Many events and processes need meticulous planning and consideration before they are put into action; understanding the impact that even small a change will have in a business or educational setting is key to maintaining productivity and success.
Planning tools in general are useful at the moment, especially with organisations adjusting to a new fully remote or hybrid way of working or learning. Tools to help with planning are readily available, but Visio is a little different – it is Microsoft’s visualisation tool, producing flow diagrams from available data, and it is available as a web app to all Microsoft 365 commercial license subscribers, including Business Basic and beyond. It uses the standard layout and symbols of a flow diagram system, elongated circles for start and end points, rectangles for actions or instructions, rhombus for decisions and parallelograms for data input or output.

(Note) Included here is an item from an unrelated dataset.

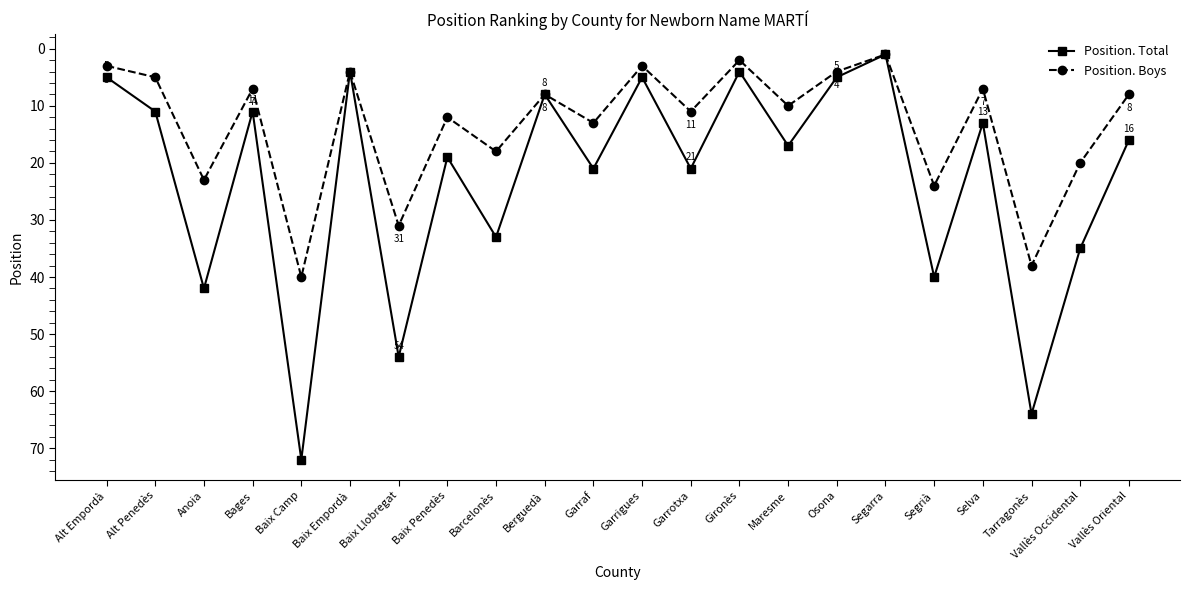

At which label does Position. Boys reach its minimum?

Segarra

Many places can benefit from a visualisation method when planning. Processes are rapidly changing right now, and not everyone thinks in the same way. When you’re planning with a team, it can be helpful to be able to visualise the sequence from beginning to end – potential problems can be spotted more easily, and contingencies can be provisioned for. Visualisation is especially important when it comes to planning or adjusting a process that can have knock-on effects across a whole organisation, or when creating a brand new process, system, app or website that customers, clients, employees or colleagues will interact with.
Visio is not only useful for process planning, however – it can be an invaluable tool, for example, to separate tasks and plan effectively for a potential project, or to build an organisational hierarchy reference chart.
Its position as an app inside the Microsoft ecosystem also means that you can drop Vision diagrams and documents directly into Teams, or into Word or Excel documents. You can also use it to quickly visualise data inside Excel, in order to gain insights into that data.